**Textauszug:**
============

VwGH vom 04.04.2019, Ra 2018/11/0225

Betreff

Der Verwaltungsgerichtshof hat durch den Vorsitzenden Senatspräsident Dr. Rigler und die Hofräte Dr. Schick, Dr. Grünstäudl und Mag. Samm sowie die Hofrätin Dr. Pollak als Richter, unter Mitwirkung des Schriftführers Mag. Soyer, über die Revisionen der Niederösterreichischen Landesregierung, vertreten durch die Urbanek Lind Schmied Reisch Rechtsanwälte OG in 3100 St. Pölten, Domgasse 2, gegen die Erkenntnisse des Landesverwaltungsgerichts Niederösterreich jeweils vom , Zlen. 1. LVwG-AV-708/001-2018 (hg. Zl. Ra 2018/11/0225), 2. LVwG-AV-706/001-2018 (hg. Zl. Ra 2018/11/0226) und 3. LVwG-AV-707/001-2018 (hg. Zl. Ra 2018/11/0227), alle betreffend Aussetzung eines Verwaltungsverfahrens nach dem NÖ Kinder- und Jugendhilfegesetz (mitbeteiligte Parteien: ad 1. Verein E, ad 2. Verein J und ad 3. Verein S, sämtliche vertreten durch die Lansky, Ganzger & Partner Rechtsanwälte GmbH in 1010 Wien, Biberstraße 5), zu Recht erkannt:

Spruch

Die angefochtenen Erkenntnisse werden wegen Rechtswidrigkeit ihres Inhaltes aufgehoben.

============

**Datenauszug:**
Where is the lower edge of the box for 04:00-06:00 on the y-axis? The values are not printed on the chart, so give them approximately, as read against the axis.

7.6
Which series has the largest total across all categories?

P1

============

**Ihre Aufgaben:**
**A)** Was entscheidet der Verwaltungsgerichtshof laut Textauszug über die angefochtenen Erkenntnisse?
**B)** Welche Personen wirken laut Textauszug als Richter mit? Nennen Sie alle.
**C)** Stimmen diese Aussagen mit dem Textauszug überein? Antworten Sie jeweils mit Ja oder Nein und zitieren Sie die entscheidenden Worte.
(i) Die Revisionen stammen von der Niederösterreichischen Landesregierung.
(ii) Die mitbeteiligten Vereine werden von der Urbanek Lind Schmied Reisch Rechtsanwälte OG vertreten.
(iii) Mag. Soyer wirkt als Richter mit.
Die Auflistung ist eigenständiges Material und gehört nicht zum Textauszug.

**Lösungen:**
**A)** Die angefochtenen Erkenntnisse werden wegen Rechtswidrigkeit ihres Inhaltes aufgehoben.

**B)** Senatspräsident Dr. Rigler, Hofrat Dr. Schick, Hofrat Dr. Grünstäudl, Hofrat Mag. Samm, Hofrätin Dr. Pollak

**C)**
(i) Ja: „über die Revisionen der Niederösterreichischen Landesregierung“
(ii) Nein: „sämtliche vertreten durch die Lansky, Ganzger & Partner Rechtsanwälte GmbH“
(iii) Nein: „unter Mitwirkung des Schriftführers Mag. Soyer“